The pair was looking for a club with a decent history but that had fallen on hard times - a club with die-hard fans who had proven they can withstand the ups and downs.
They looked at regular attendances and how much that grows when the team enters a cup competition.
Wrexham’s regulars caught their eye, with 4,000 supporters showing up every week in the 2019/20 season, behind only Notts County and Stockport, despite being at the other end of the table.
They also knew they were working with fans used to bad luck. Followers have dealt with an owner who tried to put the club into administration and the supporters’ trust even had to step in to save the team from bankruptcy.
On the pitch, there were some equally bleak times. Wrexham have threatened to make it back into the football league a number of times since 2011 but have come up achingly short on each occasion.
A loyal, resilient fan base used to disappointment presented a huge opportunity for the now owners.
There seemed to be some quick wins for someone with some cash to inject.

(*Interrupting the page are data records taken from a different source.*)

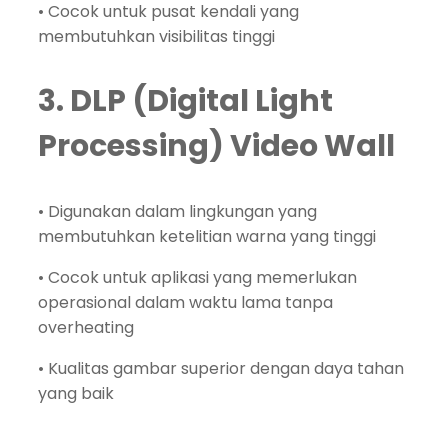
• Cocok untuk pusat kendali yang
membutuhkan visibilitas tinggi
3. DLP (Digital Light
Processing) Video Wall
• Digunakan dalam lingkungan yang
membutuhkan ketelitian warna yang tinggi
• Cocok untuk aplikasi yang memerlukan
operasional dalam waktu lama tanpa
overheating
• Kualitas gambar superior dengan daya tahan
yang baik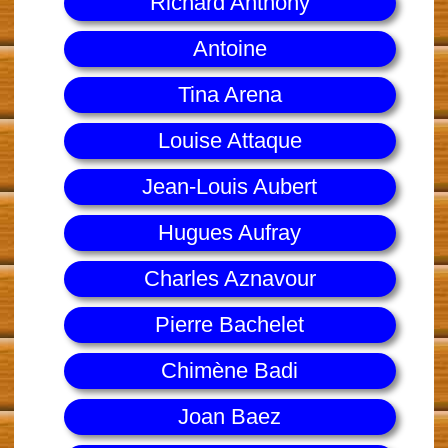
Richard Anthony
Antoine
Tina Arena
Louise Attaque
Jean-Louis Aubert
Hugues Aufray
Charles Aznavour
Pierre Bachelet
Chimène Badi
Joan Baez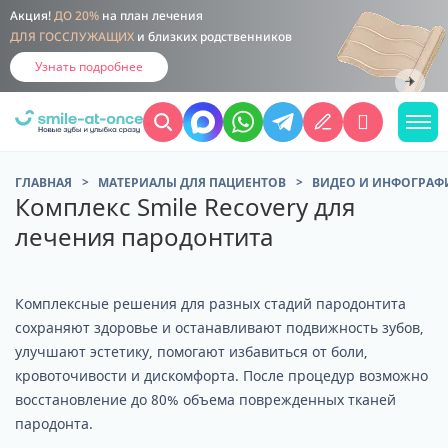
Акция!
ДО 20%
на план лечения
ДЛЯ ГОССЛУЖАЩИХ
и близких родственников
Узнать подробнее
ГЛАВНАЯ
МАТЕРИАЛЫ ДЛЯ ПАЦИЕНТОВ
ВИДЕО И ИНФОГРАФ
Комплекс Smile Recovery для
лечения пародонтита
Комплексные решения для разных стадий пародонтита
сохраняют здоровье и останавливают подвижность зубов,
улучшают эстетику, помогают избавиться от боли,
кровоточивости и дискомфорта. После процедур возможно
восстановление до 80% объема поврежденных тканей
пародонта.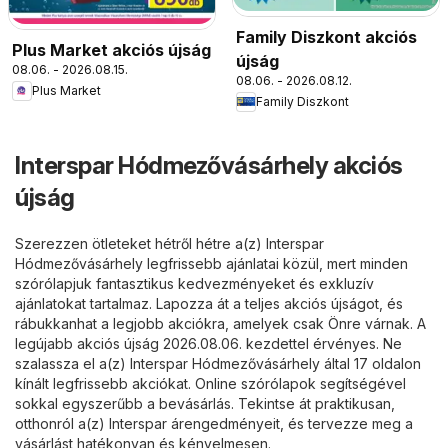
Family Diszkont akciós
Plus Market akciós újság
újság
08.06. - 2026.08.15.
08.06. - 2026.08.12.
Plus Market
Family Diszkont
Interspar Hódmezővásárhely akciós
újság
Szerezzen ötleteket hétről hétre a(z) Interspar
Hódmezővásárhely legfrissebb ajánlatai közül, mert minden
szórólapjuk fantasztikus kedvezményeket és exkluzív
ajánlatokat tartalmaz. Lapozza át a teljes akciós újságot, és
rábukkanhat a legjobb akciókra, amelyek csak Önre várnak. A
legújabb akciós újság 2026.08.06. kezdettel érvényes. Ne
szalassza el a(z) Interspar Hódmezővásárhely által 17 oldalon
kínált legfrissebb akciókat. Online szórólapok segítségével
sokkal egyszerűbb a bevásárlás. Tekintse át praktikusan,
otthonról a(z) Interspar árengedményeit, és tervezze meg a
vásárlást hatékonyan és kényelmesen.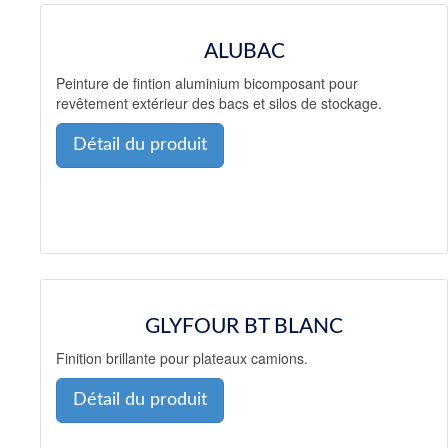
ALUBAC
Peinture de fintion aluminium bicomposant pour
revêtement extérieur des bacs et silos de stockage.
Détail du produit
GLYFOUR BT BLANC
Finition brillante pour plateaux camions.
Détail du produit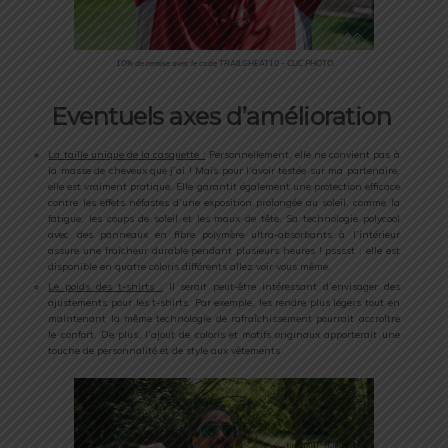
10% de remise avec le code TRAILGHEAT10 – CLIC PHOTO
Eventuels axes d’amélioration
La taille unique de la casquette :
Personnellement, elle ne convient pas à
la masse de cheveux que j’ai ! Mais pour l’avoir testée sur ma partenaire,
elle est vraiment pratique. Elle garantit également une protection efficace
contre les effets néfastes d’une exposition prolongée au soleil, comme la
fatigue, les coups de soleil et les maux de tête. Sa technologie polycool
avec des panneaux en fibre polymère ultra-absorbants à l’intérieur
assure une fraîcheur durable pendant plusieurs heures ! psssst : elle est
disponible en quatre coloris différents allez voir vous même.
Le poids des t-shirts :
Il serait peut-être intéressant d’envisager des
ajustements pour les t-shirts. Par exemple, les rendre plus légers tout en
maintenant la même technologie de rafraîchissement pourrait accroître
le confort. De plus, l’ajout de coloris et motifs originaux apporterait une
touche de personnalité et de style aux vêtements.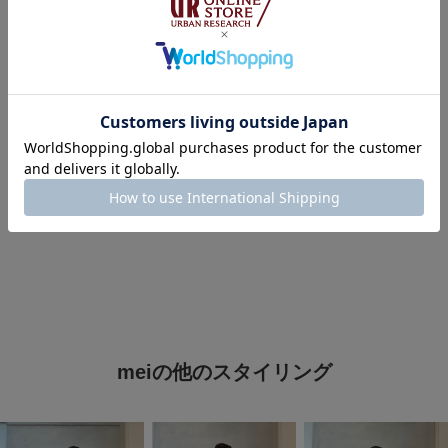
タグ
#快適×きちんと見え術
#過ごしやすい
#夏ファッション
#大人可愛い
#大人カジュアルコーデ
#今日のコーデ
#シンプルコーデ
#大人カジュアル
#オトナカジュアル
#夏服
#夏コーデ
#サンダルコーデ
#シンプル
meiの他のスタイリング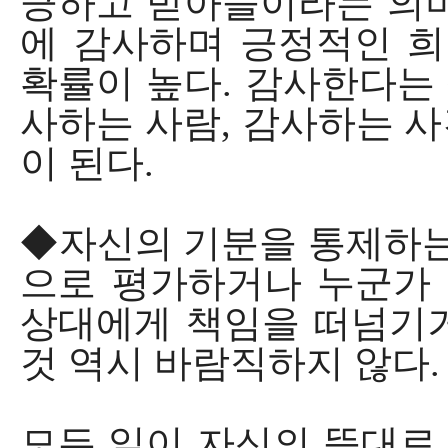
긍하고 받아들이라는 의미
에 감사하며 긍정적인 희
확률이 높다. 감사한다는
사하는 사람, 감사하는 
이 된다.
◆자신의 기분을 통제하는
으로 평가하거나 누군가 
상대에게 책임을 떠넘기
것 역시 바람직하지 않다.
모든 일이 자신의 뜻대로 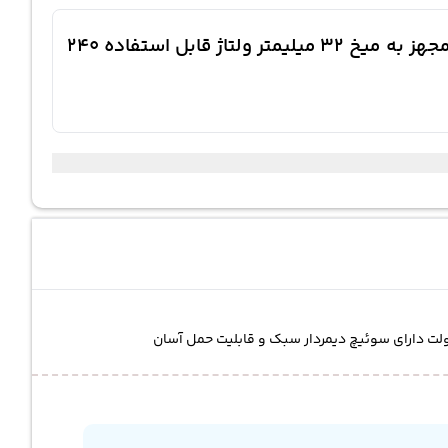
معرفی کوتاه میخ کوب و منگنه کوب 2 کاره پریسکوت PT3003002 ظرفیت جریان 9 آمپر دستگاه دوکاره مجهز به میخ 32 میلیمتر ولتاژ قابل استفاده 240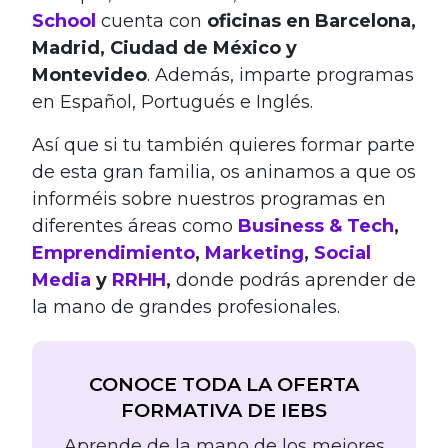
School
cuenta con
oficinas en Barcelona,
Madrid, Ciudad de México y
Montevideo
. Además, imparte programas
en Español, Portugués e Inglés.
Así que si tu también quieres formar parte
de esta gran familia, os aninamos a que os
informéis sobre nuestros programas en
diferentes áreas como
Business & Tech
,
Emprendimiento
,
Marketing
,
Social
Media
y
RRHH
,
donde podrás aprender de
la mano de grandes profesionales.
CONOCE TODA LA OFERTA
FORMATIVA DE IEBS
Aprende de la mano de los mejores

Crucially, Wrexham is the only serious club in the north of the country with Newport, Cardiff and Swansea along the south coast.
Any success could attract a crowd looking for a team to support. Encouragingly, that 4,000 average attendance has already jumped above 8,000 this season.
The clear advantage of the owners’ profiles has already lifted the value of shirt sponsorship by 10x.
But it may turn out to be a shrewd move beyond the obvious news item in the juxtaposition of Hollywood with North Wales.
Money aside though, there is a real environmental, social and governance (ESG) thread running through the deal, emphasis on the -SG.
The new owners have kept the old sponsors on board. The local firms from when life was a lot harder are given their due and fans can now see Ifor Williams Trailers advertised on players’ shorts. Good old Wrexham Lager even got its own stand.
The strategy is worlds away from the deals at the other end of football. The takeovers enacted at the likes of Man City and, more recently Newcastle United, have very little room for fans’ happiness or even opinion.
The Glazers at Man United have arguably used the club as a place to dump their debt too.
What Reynolds and McElhenny offer is engagement and enrichment, not cost control and financial manipulation.
They recognise that, when a business is inextricably linked to its community, serving them comes first. Football or not, bigger, more aloof investors should take note.